The Einsteins sent Albert to Aarau, Switzerland to finish secondary school. While lodging with the family of Professor Jost Winteler, he fell in love with the family's daughter, Marie. (Albert's sister Maja later married Paul Winteler.) In Aarau, Einstein studied Maxwell's electromagnetic theory. At age 17 he graduated, and, with his father's approval, renounced his citizenship in the German Kingdom of Württemberg to avoid military service, to finally enroll in 1896 in the mathematics and physics program at the Polytechnic in Zurich. Marie Winteler moved to Olsberg, Switzerland for a teaching post.
In the same year, Einstein's future wife, Mileva Marić, also entered the Polytechnic to study mathematics and physics, being the only woman in the group. During the next few years, Einstein and Marić's friendship developed into romance. Einstein graduated in 1900 from the Polytechnic with a diploma in mathematics and physics, whereas Marić failed her final exams. That same year, Einstein's friend Michele Besso introduced him to the work of Ernst Mach. The next year, Einstein published a paper in the prestigious Annalen der Physik on the capillary forces of a straw (Einstein 1901). He gained Swiss citizenship on 21 February 1901.

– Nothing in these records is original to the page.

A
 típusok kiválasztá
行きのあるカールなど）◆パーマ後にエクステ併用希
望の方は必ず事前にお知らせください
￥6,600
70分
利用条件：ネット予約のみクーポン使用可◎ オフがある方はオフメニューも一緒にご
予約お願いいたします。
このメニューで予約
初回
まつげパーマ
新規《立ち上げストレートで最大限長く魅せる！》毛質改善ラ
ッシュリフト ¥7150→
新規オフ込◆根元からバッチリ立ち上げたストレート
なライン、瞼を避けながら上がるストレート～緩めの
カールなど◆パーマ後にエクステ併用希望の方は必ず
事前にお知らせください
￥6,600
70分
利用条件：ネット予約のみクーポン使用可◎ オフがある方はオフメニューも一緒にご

Following graduation, Einstein could not find a teaching post. After almost two years of searching, a former classmate's father helped him get a job in Berne, at the Federal Office for Intellectual Property, the patent office, as an assistant examiner. His responsibility was evaluating patent applications for electromagnetic devices. In 1903, Einstein's position at the Swiss Patent Office was made permanent, although he was passed over for promotion until he "fully mastered machine technology".
With friends he met in Berne, Einstein formed a weekly discussion club on science and philosophy, jokingly named "The Olympia Academy". Their readings included Poincaré, Mach, and Hume, who influenced Einstein's scientific and philosophical outlook.

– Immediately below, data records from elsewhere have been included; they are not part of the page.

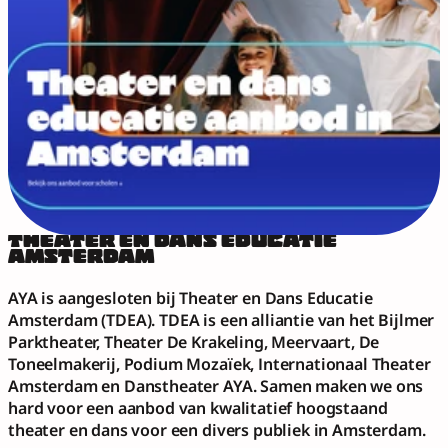
THEATER EN DANS EDUCATIE 
AMSTERDAM
AYA is aangesloten bij Theater en Dans Educatie 
Amsterdam (TDEA). TDEA is een alliantie van het Bijlmer 
Parktheater, Theater De Krakeling, Meervaart, De 
Toneelmakerij, Podium Mozaïek, Internationaal Theater 
Amsterdam en Danstheater AYA. Samen maken we ons 
hard voor een aanbod van kwalitatief hoogstaand 
theater en dans voor een divers publiek in Amsterdam.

During this period Einstein had almost no personal contact with the physics community. Much of his work at the patent office related to questions about transmission of electric signals and electrical-mechanical synchronization of time: two technical problems that show up conspicuously in the thought experiments that eventually led Einstein to his radical conclusions about the nature of light and the fundamental connection between space and time.
Einstein and Mileva Marić had a daughter they called Lieserl, who was born in early 1902, probably in Novi Sad.Her fate is uncertain after 1903.

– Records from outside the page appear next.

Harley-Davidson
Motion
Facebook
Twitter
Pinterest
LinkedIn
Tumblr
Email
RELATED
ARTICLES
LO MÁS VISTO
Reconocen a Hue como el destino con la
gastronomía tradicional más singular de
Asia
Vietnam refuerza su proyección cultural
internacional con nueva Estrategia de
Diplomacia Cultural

Einstein married Mileva on 6 January 1903, although his mother had objected to the match because she had a prejudice against Serbs and thought Marić "too old" and "physically defective." Their relationship was for a time a personal and intellectual partnership. In a letter to her, Einstein called Marić "a creature who is my equal and who is as strong and independent as I am." There has been occasional debate about whether Marić influenced Einstein's work, however, the overwhelming consensus amongst academic historians of science is that she did not. On 14 May 1904, Albert and Mileva's first son, Hans Albert Einstein, was born in Berne, Switzerland. Their second son, Eduard, was born in Zurich on 28 July 1910.
Albert and Marić divorced on 14 February 1919, having lived apart for five years. On 2 June of that year, Einstein married Elsa Löwenthal (née Einstein), who had nursed him through an illness. Elsa was Albert's first cousin maternally and his second cousin paternally. Together the Einsteins raised Margot and Ilse, Elsa's daughters from her first marriage. Their union produced no children.